Thornburgh Family Lecture Series on Disability Law & Policy

9/23/2012 - 10/30/2012

To watch the video of this event, click here.

Dr. Jonathan Young, chair of the National Council on Disability (NCD), is this year’s lecturer.  President Obama named Dr. Young to this position in December, 2009.  Dr. Young previously served in the Executive Office of President William Clinton as Associate Director of the White House Office of Public Liaison. As Project Director for the National Rehabilitation Hospital’s Center for Health and Disability Research, he authored NCD's 1997 publication, Equality of Opportunity: The Making of the Americans with Disabilities Act.

To learn more about Dr. Young, click here.

This lecture was titled, "Beyond Budgets:  From Policy to Progress in Disability Employment," and was held on Thursday, October 4, 2012.

Dr. Young’s talk focused on one of the most persistent policy challenges facing people disabilities – high rates of unemployment and underemployment – in the context of our current budget debates that focus on spending cuts.
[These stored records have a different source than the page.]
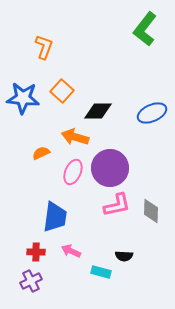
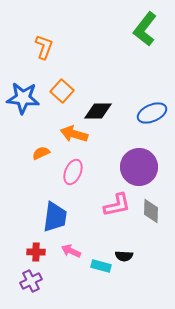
orange arrow: moved 1 px left, 3 px up
purple circle: moved 29 px right, 1 px up
cyan rectangle: moved 6 px up
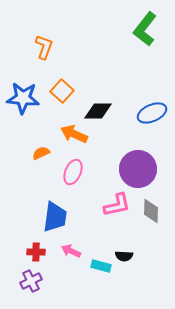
orange arrow: rotated 8 degrees clockwise
purple circle: moved 1 px left, 2 px down
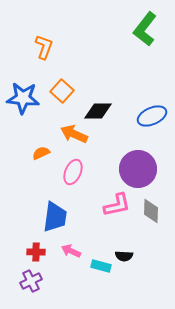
blue ellipse: moved 3 px down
From President Truman’s creation of the “President’s Committee on Employment of the Handicapped” through the Americans with Disabilities Act’s prohibition against employment to discrimination to the creation of the Office of Disability Employment Policy, increasing employment has been a top disability policy priority. Some 70% of people with disabilities are not working. Increasing employment of people with disabilities would do more than fulfill the goals of the ADA—it would also help improve our nation’s fiscal health because more people with disabilities would become tax-paying citizens. However, increasing employment opportunities is not easy, particularly in the midst of lingering high rates of unemployment generally. That challenge is compounded when many of the programs people with disabilities depend on to live more independently are at risk of being cut dramatically to lower our nation’s debt. There are no easy answers, but true progress on disability employment begins with making disability employment policy part of the national  discourse.